Eight Democratic state attorneys general sued the Trump administration Wednesday to try to overturn a policy that repealed certain protections for migratory birds.
At issue is a December 2017 legal memo, in which Daniel Jorjani, the Interior Department’s principal deputy assistant solicitor, said the agency would no longer punish people or companies for harming or killing birds under the Migratory Bird Treaty Act in “incidental” ways.
Jorjani’s policy repealed a January 2017 memo by the Obama administration that said incidental harms would be prosecuted. The Obama-era policy was opposed by numerous industries like oil refineries and wind energy companies.
The attorneys general, led by New York, say the Trump policy also overturned years of precedent regarding the law's enforcement, in addition to the plain meaning of the law.
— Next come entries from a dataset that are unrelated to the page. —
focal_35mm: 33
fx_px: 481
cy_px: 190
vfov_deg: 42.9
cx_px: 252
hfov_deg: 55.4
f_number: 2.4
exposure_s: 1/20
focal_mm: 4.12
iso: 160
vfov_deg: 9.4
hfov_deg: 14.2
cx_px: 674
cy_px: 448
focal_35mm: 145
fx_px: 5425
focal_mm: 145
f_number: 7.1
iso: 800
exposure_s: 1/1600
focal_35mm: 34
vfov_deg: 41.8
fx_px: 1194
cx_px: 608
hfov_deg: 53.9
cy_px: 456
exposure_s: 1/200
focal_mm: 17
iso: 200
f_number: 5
“In yet another giveaway to special interests at the expense of our states, the Trump administration has gutted the Migratory Bird Treaty Act — eliminating longstanding prohibitions on injuring or killing over 300 species of migratory birds that provide critical ecological, scientific, and economic value to New York,” New York Attorney General Barbara Underwood (D) said in a statement.
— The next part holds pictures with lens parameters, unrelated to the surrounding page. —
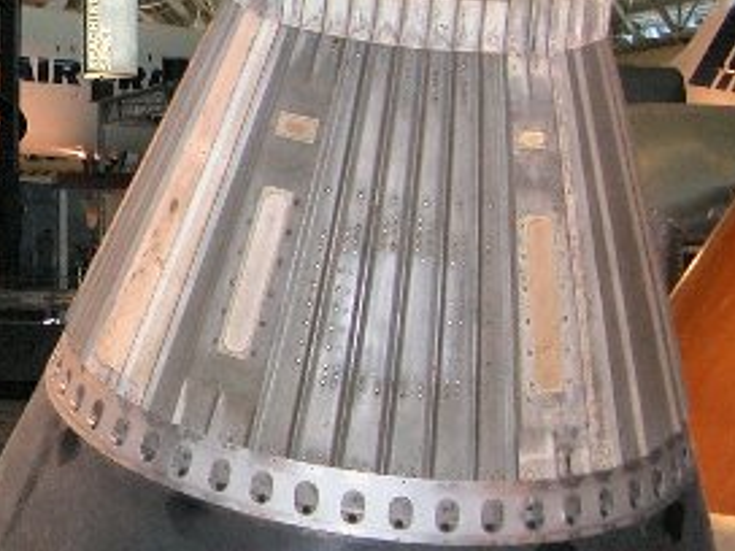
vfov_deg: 14.3
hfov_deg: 17.5
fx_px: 2187
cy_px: 154
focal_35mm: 103
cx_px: -313
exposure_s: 1/60
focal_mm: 9
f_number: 2.8
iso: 200
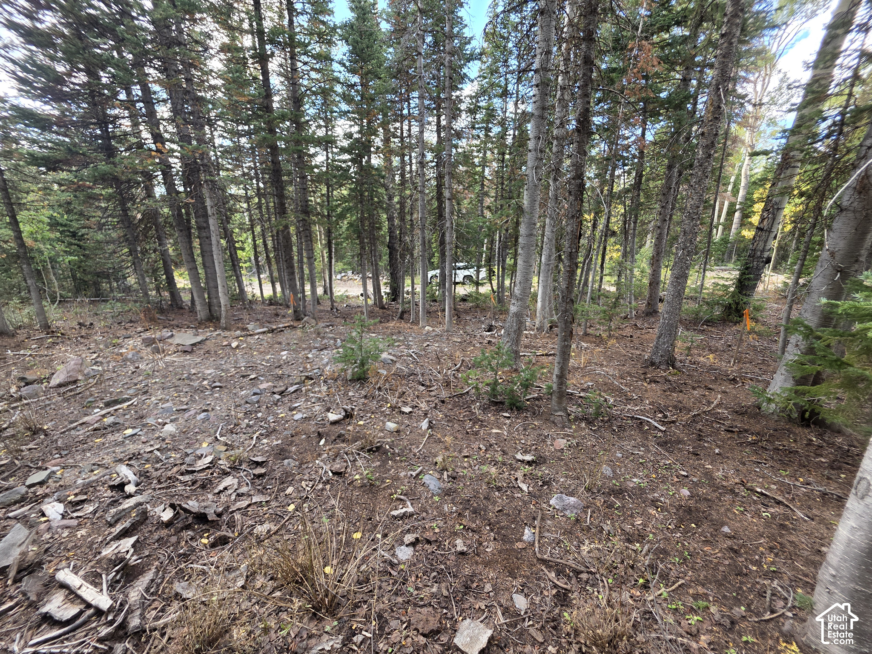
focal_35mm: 13
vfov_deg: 89.9
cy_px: 327
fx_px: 327
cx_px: 436
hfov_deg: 106.2
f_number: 1.9
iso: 50
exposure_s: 1/120
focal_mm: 2.2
The attorneys general, which represent California, Illinois, Maryland, Massachusetts, New Jersey, New Mexico and Oregon, filed their case in the Manhattan-based District Court for the Southern District of New York.
Conservation groups led by the National Audubon Society already sued in May, in the same court, to overturn the Trump policy. The Justice Department, representing Interior, said it plans to ask the court to dismiss the case.